Samarco Mineracao, a company owned by BHP and Brazilian miner Vale, has met licensing requirements to restart operations.
It aims to produce around eight million tonnes of iron ore pellets every year from the Germano mine, and its Ubu complex.
It is more than five years since a dam used to store liquid mining waste at Germano ruptured, spilling its toxic contents and flooding the nearby town of Bento Rodrigues.
In total, 19 people are thought to have been killed and several injured in what was called the Mariana disaster after the name of the mining complex. The impact on local wildlife is also thought to be significant.
The waste entered a local river and is believed to have killed significant fish stocks, while much local rainforest was also impacted.

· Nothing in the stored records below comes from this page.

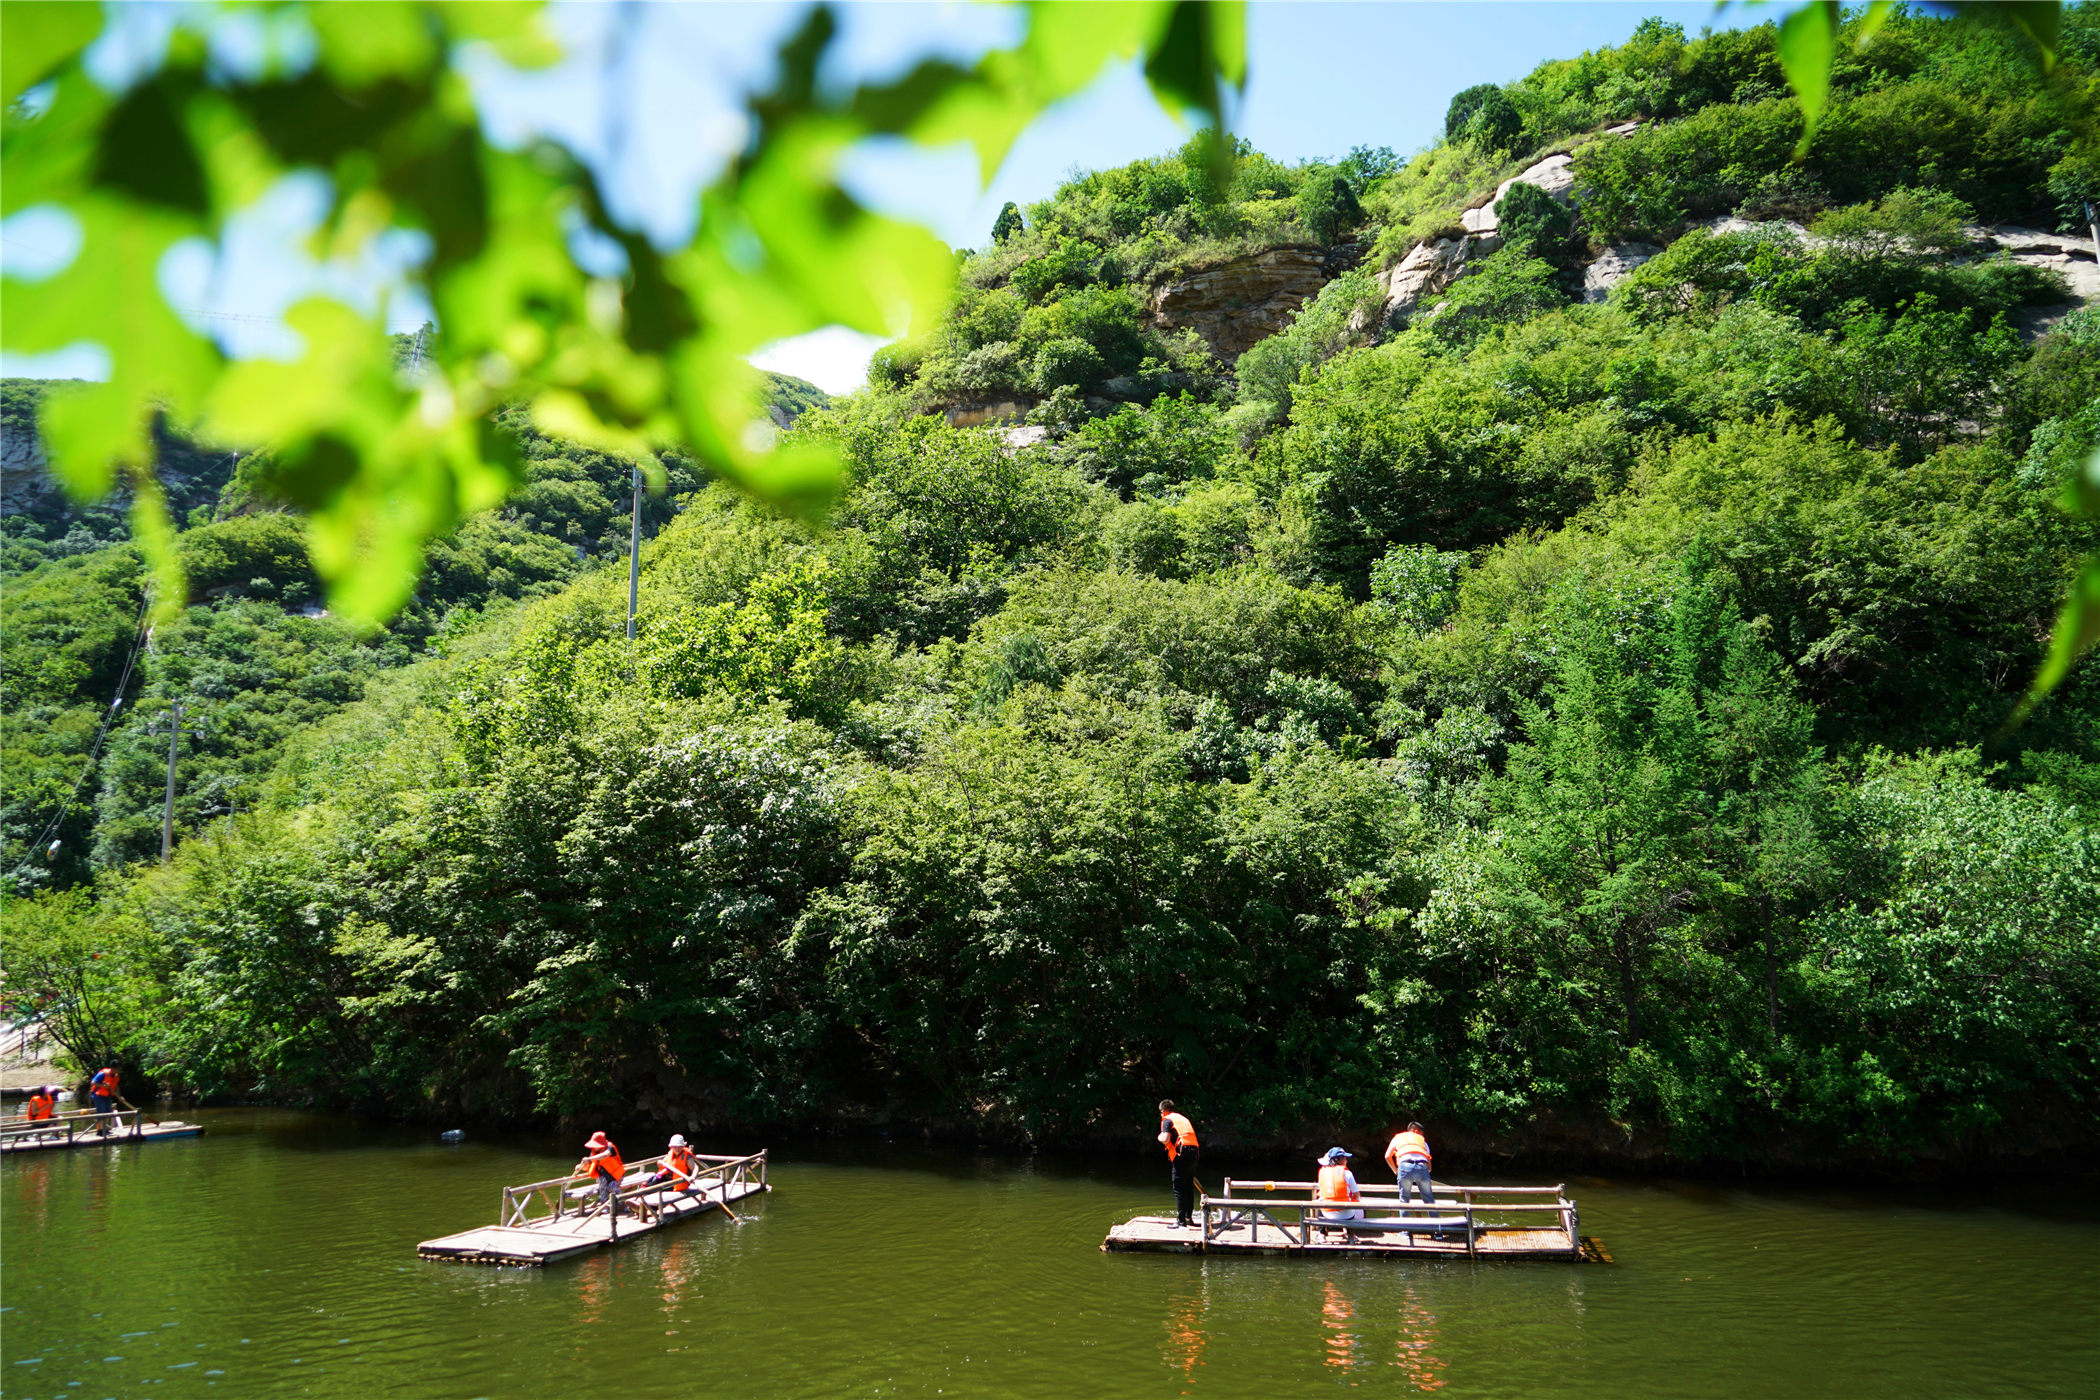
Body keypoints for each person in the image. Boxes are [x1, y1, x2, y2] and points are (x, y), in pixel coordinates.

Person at [1156, 1100, 1201, 1229]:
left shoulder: (1167, 1120)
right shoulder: (1183, 1119)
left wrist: (1159, 1137)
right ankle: (1188, 1218)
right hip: (1194, 1153)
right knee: (1188, 1187)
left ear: (1163, 1111)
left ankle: (1180, 1221)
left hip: (1182, 1154)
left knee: (1179, 1188)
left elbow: (1164, 1138)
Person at [574, 1131, 627, 1239]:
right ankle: (604, 1206)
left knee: (611, 1187)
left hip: (616, 1176)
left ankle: (623, 1203)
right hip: (604, 1176)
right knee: (602, 1182)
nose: (594, 1148)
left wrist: (589, 1159)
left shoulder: (610, 1148)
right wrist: (580, 1166)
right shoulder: (593, 1152)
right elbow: (588, 1165)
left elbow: (605, 1155)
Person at [1384, 1121, 1435, 1216]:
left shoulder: (1397, 1138)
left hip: (1405, 1165)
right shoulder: (1423, 1141)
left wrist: (1395, 1170)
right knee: (1429, 1199)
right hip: (1422, 1165)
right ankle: (1437, 1228)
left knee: (1404, 1200)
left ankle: (1405, 1230)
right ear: (1416, 1131)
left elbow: (1387, 1156)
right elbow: (1429, 1168)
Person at [1316, 1147, 1364, 1227]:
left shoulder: (1322, 1173)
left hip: (1327, 1214)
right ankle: (1350, 1233)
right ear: (1337, 1160)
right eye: (1344, 1158)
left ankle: (1322, 1234)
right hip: (1347, 1215)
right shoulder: (1347, 1173)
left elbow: (1322, 1193)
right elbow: (1356, 1194)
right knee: (1356, 1202)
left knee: (1320, 1201)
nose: (1346, 1160)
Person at [87, 1066, 135, 1135]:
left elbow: (116, 1086)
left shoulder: (116, 1076)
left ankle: (104, 1129)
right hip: (99, 1095)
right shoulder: (103, 1074)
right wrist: (103, 1086)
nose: (119, 1070)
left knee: (108, 1113)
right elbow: (93, 1082)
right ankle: (99, 1131)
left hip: (107, 1096)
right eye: (118, 1068)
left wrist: (119, 1096)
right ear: (113, 1068)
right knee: (101, 1113)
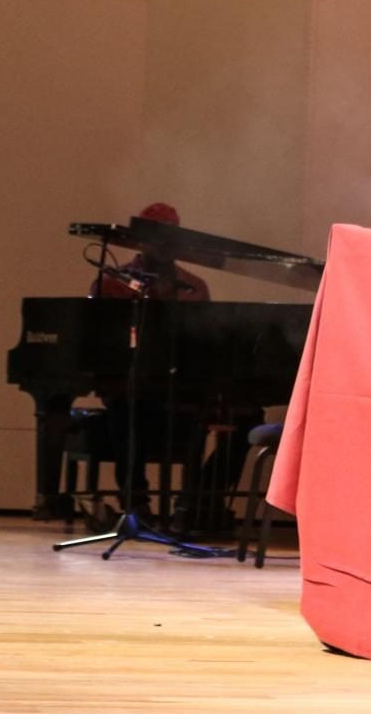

“Independent tests have been carried out on Samarco’s preparations for a safe restart of operations. Samarco expects initially to produce approximately eight million tonnes of iron ore pellets per annum,” BHP said on Thursday.
It added: “The extensive work undertaken by the Renova Foundation (Renova) to remediate and compensate for the damages of the failure of the Fundao dam in 2015 continues, and BHP Billiton Brasil Ltda continues to support Renova in its work.”
Renova had spent 10.7 billion real (£1.5 billion) by November this year on remediation and compensation programmes. Around 325,000 people have received around 3.1 billion real in indemnities and emergency financial aid.
In January 2019, another dam burst in Brazil at a mine run by Vale – BHP’s partner in Samarco.
The Brumadinho disaster, as it would be known, proved even more devastating than Mariana.
About 270 people are thought to have died in the spill, although several bodies have never been found.